#### EXCERPTED RECORDS ####

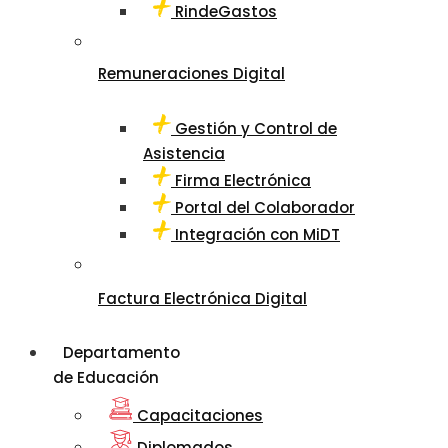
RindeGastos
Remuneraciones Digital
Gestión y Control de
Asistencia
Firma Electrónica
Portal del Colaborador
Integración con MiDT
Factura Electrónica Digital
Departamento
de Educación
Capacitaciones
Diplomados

####
#### EXCERPTED RECORDS ####

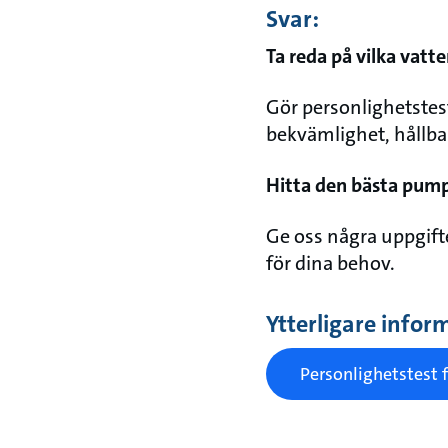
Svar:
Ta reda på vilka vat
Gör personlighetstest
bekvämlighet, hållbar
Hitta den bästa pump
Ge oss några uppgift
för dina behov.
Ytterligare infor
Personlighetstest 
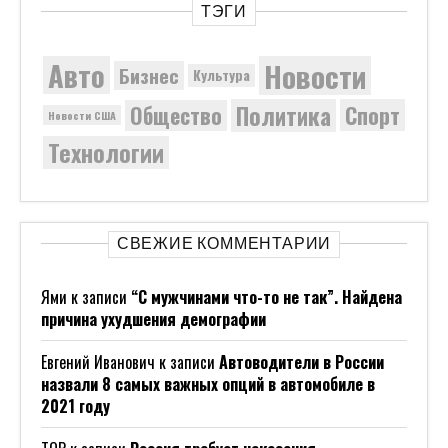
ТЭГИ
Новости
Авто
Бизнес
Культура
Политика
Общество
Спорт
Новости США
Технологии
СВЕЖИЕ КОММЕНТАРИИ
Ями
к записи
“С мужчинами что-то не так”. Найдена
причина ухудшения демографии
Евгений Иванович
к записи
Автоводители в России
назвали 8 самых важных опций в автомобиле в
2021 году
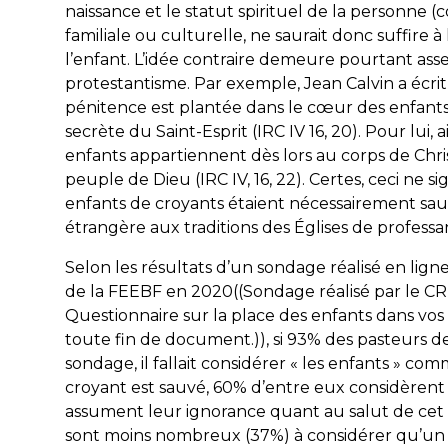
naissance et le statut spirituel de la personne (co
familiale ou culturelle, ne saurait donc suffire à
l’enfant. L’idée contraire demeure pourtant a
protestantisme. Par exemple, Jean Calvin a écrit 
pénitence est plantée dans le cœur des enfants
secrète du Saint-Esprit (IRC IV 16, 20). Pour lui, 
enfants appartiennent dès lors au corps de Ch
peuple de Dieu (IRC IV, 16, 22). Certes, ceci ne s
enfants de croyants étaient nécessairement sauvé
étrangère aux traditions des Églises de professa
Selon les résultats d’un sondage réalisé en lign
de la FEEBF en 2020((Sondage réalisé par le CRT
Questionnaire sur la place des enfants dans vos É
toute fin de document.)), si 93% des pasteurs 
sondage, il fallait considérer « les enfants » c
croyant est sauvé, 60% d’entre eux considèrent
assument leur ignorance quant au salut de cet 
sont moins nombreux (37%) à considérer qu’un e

####

ACTION ITEM =>
Using the entries above, return exactly the lines from the line with "étrangère aux traditions" to the line with "sont moins nombreux", counting both of those lines.

WRITTEN REPLY =>
étrangère aux traditions des Églises de professa
Selon les résultats d’un sondage réalisé en lign
de la FEEBF en 2020((Sondage réalisé par le CRT
Questionnaire sur la place des enfants dans vos É
toute fin de document.)), si 93% des pasteurs 
sondage, il fallait considérer « les enfants » c
croyant est sauvé, 60% d’entre eux considèrent
assument leur ignorance quant au salut de cet 
sont moins nombreux (37%) à considérer qu’un e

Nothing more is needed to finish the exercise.